*** Block opens ***

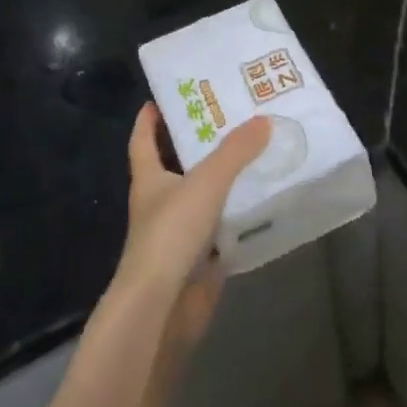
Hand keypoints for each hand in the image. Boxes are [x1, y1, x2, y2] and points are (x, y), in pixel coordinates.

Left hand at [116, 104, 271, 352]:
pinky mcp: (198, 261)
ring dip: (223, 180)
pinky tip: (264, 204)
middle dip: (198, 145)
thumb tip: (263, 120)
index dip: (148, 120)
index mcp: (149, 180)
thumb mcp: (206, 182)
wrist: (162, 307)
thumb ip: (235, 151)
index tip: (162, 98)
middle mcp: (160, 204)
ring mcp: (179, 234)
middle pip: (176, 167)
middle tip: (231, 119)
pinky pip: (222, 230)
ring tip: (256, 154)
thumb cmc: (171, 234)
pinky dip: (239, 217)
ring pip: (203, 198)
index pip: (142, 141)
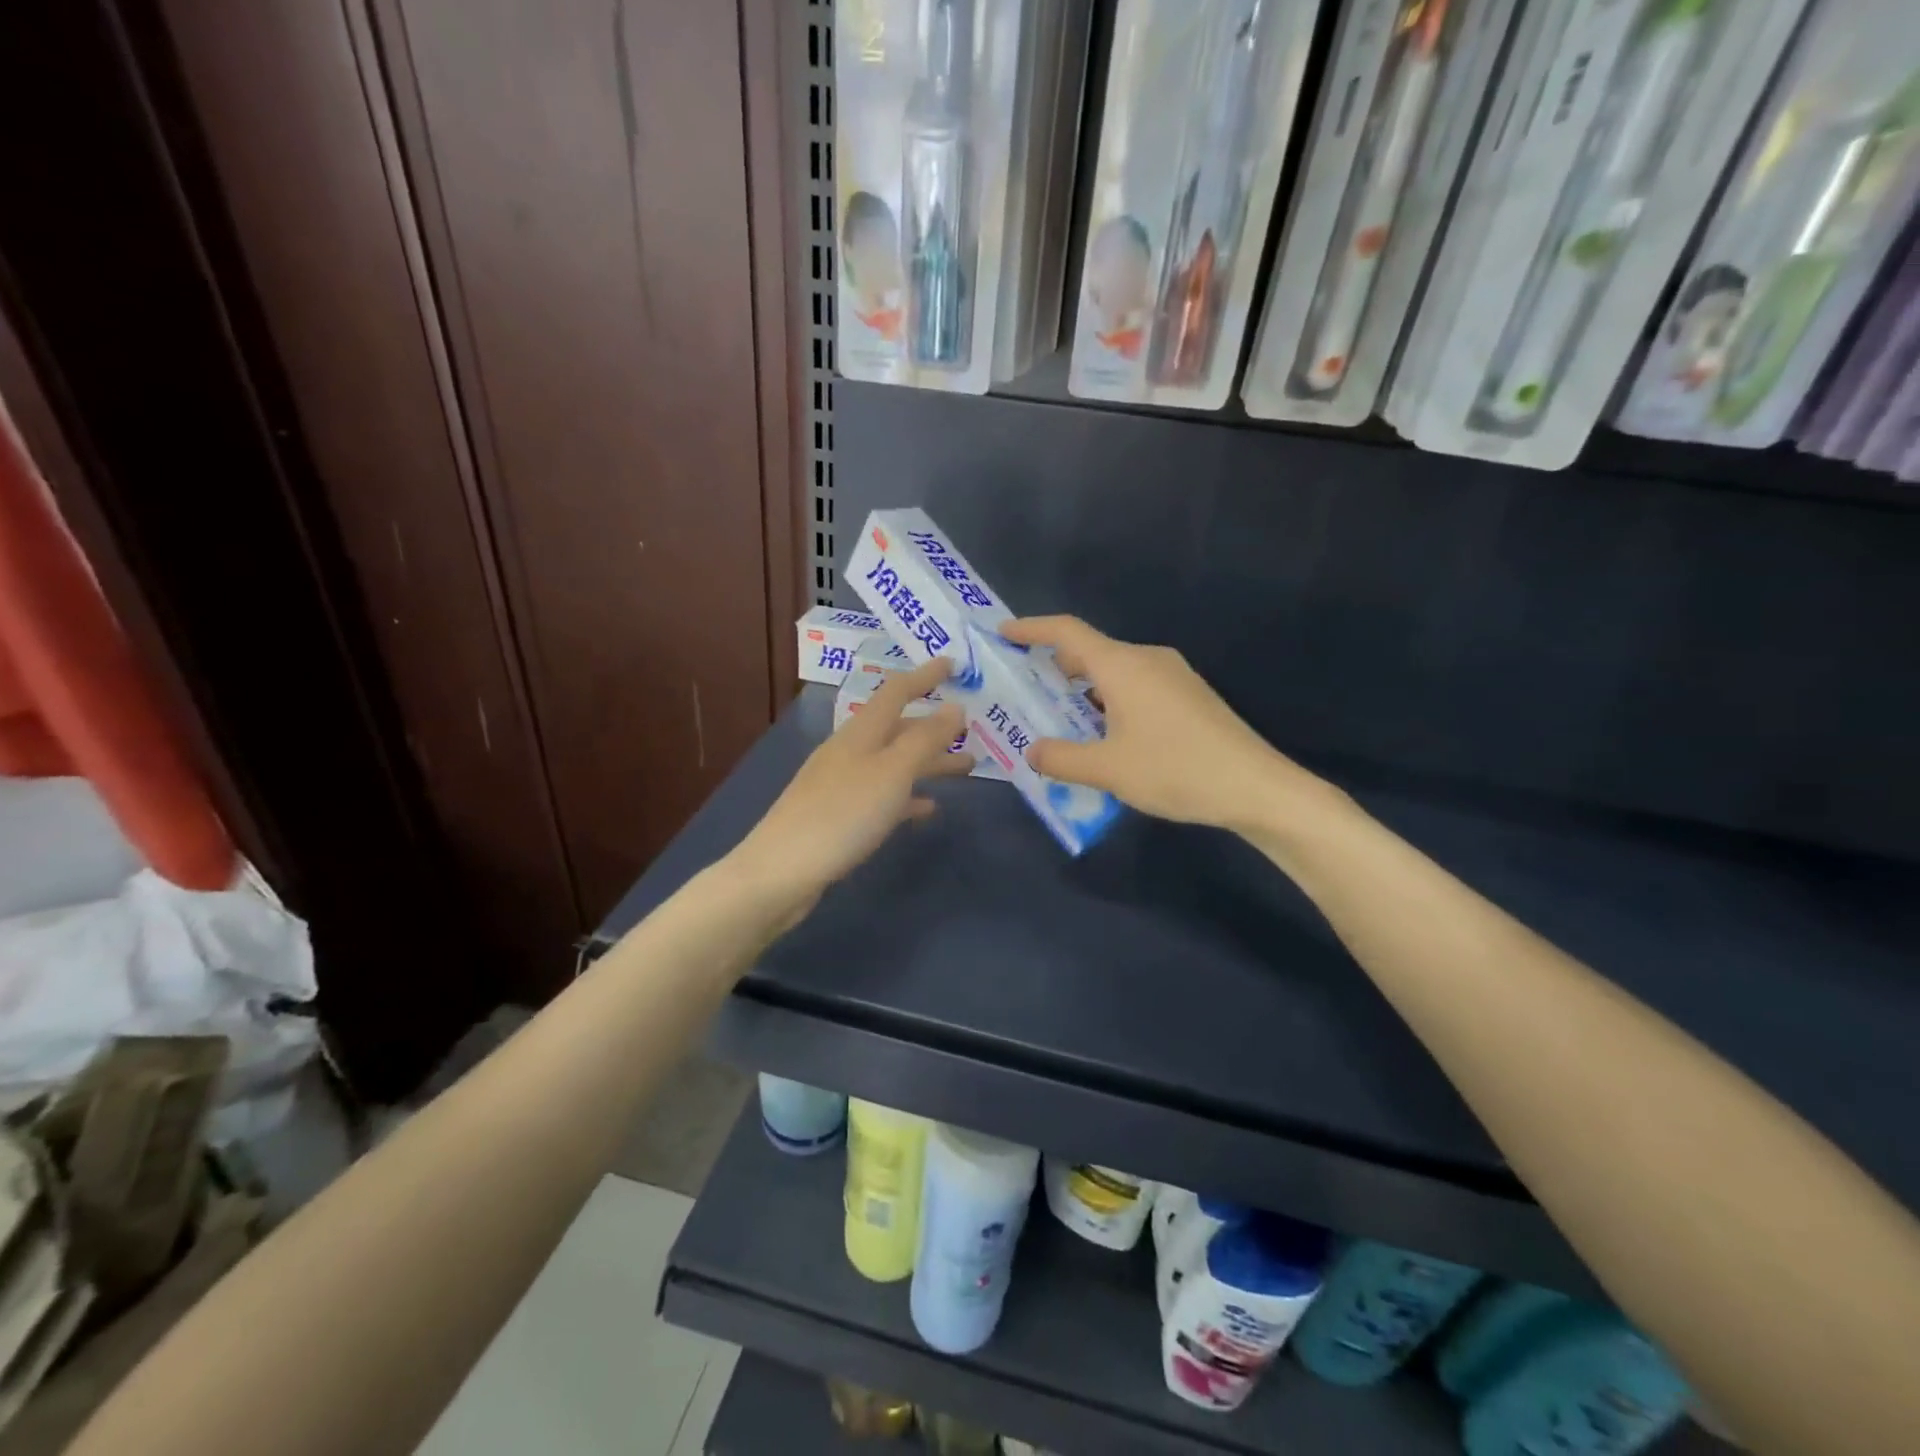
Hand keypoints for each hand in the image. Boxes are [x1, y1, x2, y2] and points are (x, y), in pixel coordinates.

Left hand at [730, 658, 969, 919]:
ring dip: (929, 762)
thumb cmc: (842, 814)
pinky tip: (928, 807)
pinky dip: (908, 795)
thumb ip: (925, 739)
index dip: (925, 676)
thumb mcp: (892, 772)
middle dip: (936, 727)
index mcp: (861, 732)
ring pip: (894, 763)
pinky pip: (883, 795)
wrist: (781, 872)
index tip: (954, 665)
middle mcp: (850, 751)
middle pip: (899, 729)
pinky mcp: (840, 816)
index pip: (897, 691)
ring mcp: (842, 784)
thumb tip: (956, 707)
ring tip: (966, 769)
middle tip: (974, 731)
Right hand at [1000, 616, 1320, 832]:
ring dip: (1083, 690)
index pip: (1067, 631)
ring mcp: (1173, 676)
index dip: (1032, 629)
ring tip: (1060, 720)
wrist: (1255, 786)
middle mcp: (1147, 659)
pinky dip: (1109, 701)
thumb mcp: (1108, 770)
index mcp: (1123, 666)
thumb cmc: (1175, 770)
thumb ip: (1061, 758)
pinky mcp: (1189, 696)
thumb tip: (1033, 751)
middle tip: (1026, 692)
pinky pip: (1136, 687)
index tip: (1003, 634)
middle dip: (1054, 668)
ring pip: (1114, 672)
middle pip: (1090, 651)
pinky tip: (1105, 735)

*** Block closes ***

In the records above, copy exactly the lines from the one that contains "thumb tip: (956, 707)" through the last, and nothing else.

thumb tip: (956, 707)
ring tip: (966, 769)
middle tip: (974, 731)
Right hand at [1000, 616, 1320, 832]:
ring dip: (1083, 690)
index pip: (1067, 631)
ring mcp: (1173, 676)
index dip: (1032, 629)
ring tip: (1060, 720)
wrist: (1255, 786)
middle mcp: (1147, 659)
pinky dip: (1109, 701)
thumb mcp: (1108, 770)
index mcp: (1123, 666)
thumb cmc: (1175, 770)
thumb ip: (1061, 758)
pinky mcp: (1189, 696)
thumb tip: (1033, 751)
middle tip: (1026, 692)
pinky pip: (1136, 687)
index tip: (1003, 634)
middle dip: (1054, 668)
ring pip: (1114, 672)
middle pip: (1090, 651)
pinky tip: (1105, 735)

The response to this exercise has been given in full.